**Work request:**
Transcribe each entry exactly; skip the images.

Page-level text extractions:
__________________________________________________

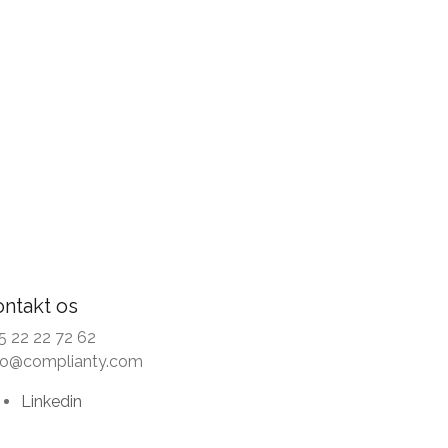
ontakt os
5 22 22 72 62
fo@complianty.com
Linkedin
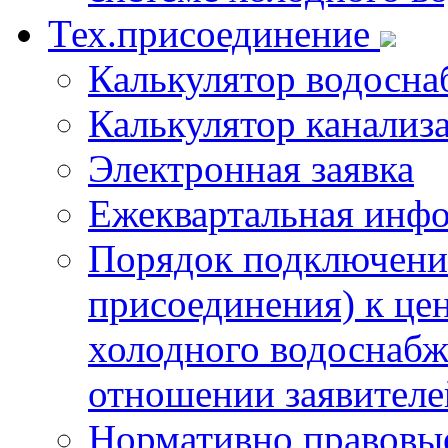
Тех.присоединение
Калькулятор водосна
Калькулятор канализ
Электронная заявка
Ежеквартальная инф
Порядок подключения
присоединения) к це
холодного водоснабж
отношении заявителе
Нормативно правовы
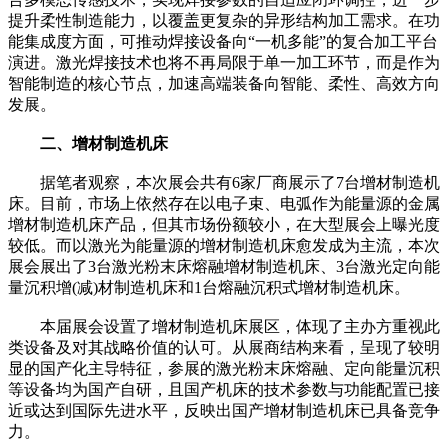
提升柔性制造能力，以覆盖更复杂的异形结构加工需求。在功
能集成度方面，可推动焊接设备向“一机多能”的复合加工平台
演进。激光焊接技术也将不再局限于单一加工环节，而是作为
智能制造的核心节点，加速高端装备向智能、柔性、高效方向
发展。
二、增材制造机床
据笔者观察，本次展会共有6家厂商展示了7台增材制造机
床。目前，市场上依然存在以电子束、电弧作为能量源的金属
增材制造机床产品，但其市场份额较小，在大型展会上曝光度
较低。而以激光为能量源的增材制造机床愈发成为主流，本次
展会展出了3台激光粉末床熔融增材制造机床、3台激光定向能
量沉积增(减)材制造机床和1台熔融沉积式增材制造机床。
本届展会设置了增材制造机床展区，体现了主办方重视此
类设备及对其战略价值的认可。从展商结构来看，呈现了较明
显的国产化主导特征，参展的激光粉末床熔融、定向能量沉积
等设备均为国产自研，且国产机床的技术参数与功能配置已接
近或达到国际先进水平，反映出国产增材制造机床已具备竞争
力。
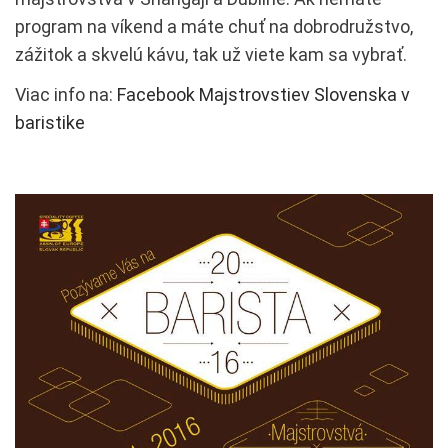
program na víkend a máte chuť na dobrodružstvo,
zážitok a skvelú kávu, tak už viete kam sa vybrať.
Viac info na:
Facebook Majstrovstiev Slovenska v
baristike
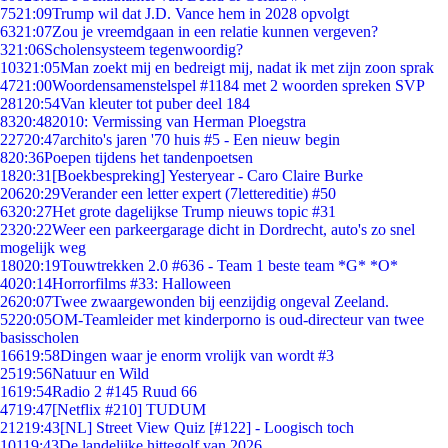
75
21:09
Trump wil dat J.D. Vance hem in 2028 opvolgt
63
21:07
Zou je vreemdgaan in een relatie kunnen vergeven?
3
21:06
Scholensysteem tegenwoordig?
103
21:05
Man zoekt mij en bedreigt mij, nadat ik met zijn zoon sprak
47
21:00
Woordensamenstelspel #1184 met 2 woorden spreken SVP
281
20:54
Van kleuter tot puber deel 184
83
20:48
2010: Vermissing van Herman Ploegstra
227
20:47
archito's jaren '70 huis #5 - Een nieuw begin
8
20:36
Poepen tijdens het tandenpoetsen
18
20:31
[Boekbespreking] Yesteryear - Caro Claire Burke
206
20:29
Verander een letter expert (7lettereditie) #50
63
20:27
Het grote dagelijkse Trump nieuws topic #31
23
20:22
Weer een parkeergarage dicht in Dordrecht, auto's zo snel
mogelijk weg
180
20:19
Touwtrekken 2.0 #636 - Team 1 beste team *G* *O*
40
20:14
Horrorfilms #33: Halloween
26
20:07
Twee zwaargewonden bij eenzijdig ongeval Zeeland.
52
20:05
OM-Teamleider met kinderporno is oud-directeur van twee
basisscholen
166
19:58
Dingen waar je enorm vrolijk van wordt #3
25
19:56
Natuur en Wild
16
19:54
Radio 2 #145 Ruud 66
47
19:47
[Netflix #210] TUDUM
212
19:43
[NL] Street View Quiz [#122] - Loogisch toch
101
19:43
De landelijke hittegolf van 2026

__________________________________________________

**Answer section:**
ontakt os
5 22 22 72 62
fo@complianty.com
Linkedin
Тех.присоединение
Калькулятор водосна
Калькулятор канализ
Электронная заявка
Ежеквартальная инф
Порядок подключения
присоединения) к це
холодного водоснабж
отношении заявителе
Нормативно правовы
提升柔性制造能力，以覆盖更复杂的异形结构加工需求。在功
能集成度方面，可推动焊接设备向“一机多能”的复合加工平台
演进。激光焊接技术也将不再局限于单一加工环节，而是作为
智能制造的核心节点，加速高端装备向智能、柔性、高效方向
发展。
二、增材制造机床
据笔者观察，本次展会共有6家厂商展示了7台增材制造机
床。目前，市场上依然存在以电子束、电弧作为能量源的金属
增材制造机床产品，但其市场份额较小，在大型展会上曝光度
较低。而以激光为能量源的增材制造机床愈发成为主流，本次
展会展出了3台激光粉末床熔融增材制造机床、3台激光定向能
量沉积增(减)材制造机床和1台熔融沉积式增材制造机床。
本届展会设置了增材制造机床展区，体现了主办方重视此
类设备及对其战略价值的认可。从展商结构来看，呈现了较明
显的国产化主导特征，参展的激光粉末床熔融、定向能量沉积
等设备均为国产自研，且国产机床的技术参数与功能配置已接
近或达到国际先进水平，反映出国产增材制造机床已具备竞争
力。
program na víkend a máte chuť na dobrodružstvo,
zážitok a skvelú kávu, tak už viete kam sa vybrať.
Viac info na:
Facebook Majstrovstiev Slovenska v
baristike
75
21:09
Trump wil dat J.D. Vance hem in 2028 opvolgt
63
21:07
Zou je vreemdgaan in een relatie kunnen vergeven?
3
21:06
Scholensysteem tegenwoordig?
103
21:05
Man zoekt mij en bedreigt mij, nadat ik met zijn zoon sprak
47
21:00
Woordensamenstelspel #1184 met 2 woorden spreken SVP
281
20:54
Van kleuter tot puber deel 184
83
20:48
2010: Vermissing van Herman Ploegstra
227
20:47
archito's jaren '70 huis #5 - Een nieuw begin
8
20:36
Poepen tijdens het tandenpoetsen
18
20:31
[Boekbespreking] Yesteryear - Caro Claire Burke
206
20:29
Verander een letter expert (7lettereditie) #50
63
20:27
Het grote dagelijkse Trump nieuws topic #31
23
20:22
Weer een parkeergarage dicht in Dordrecht, auto's zo snel
mogelijk weg
180
20:19
Touwtrekken 2.0 #636 - Team 1 beste team *G* *O*
40
20:14
Horrorfilms #33: Halloween
26
20:07
Twee zwaargewonden bij eenzijdig ongeval Zeeland.
52
20:05
OM-Teamleider met kinderporno is oud-directeur van twee
basisscholen
166
19:58
Dingen waar je enorm vrolijk van wordt #3
25
19:56
Natuur en Wild
16
19:54
Radio 2 #145 Ruud 66
47
19:47
[Netflix #210] TUDUM
212
19:43
[NL] Street View Quiz [#122] - Loogisch toch
101
19:43
De landelijke hittegolf van 2026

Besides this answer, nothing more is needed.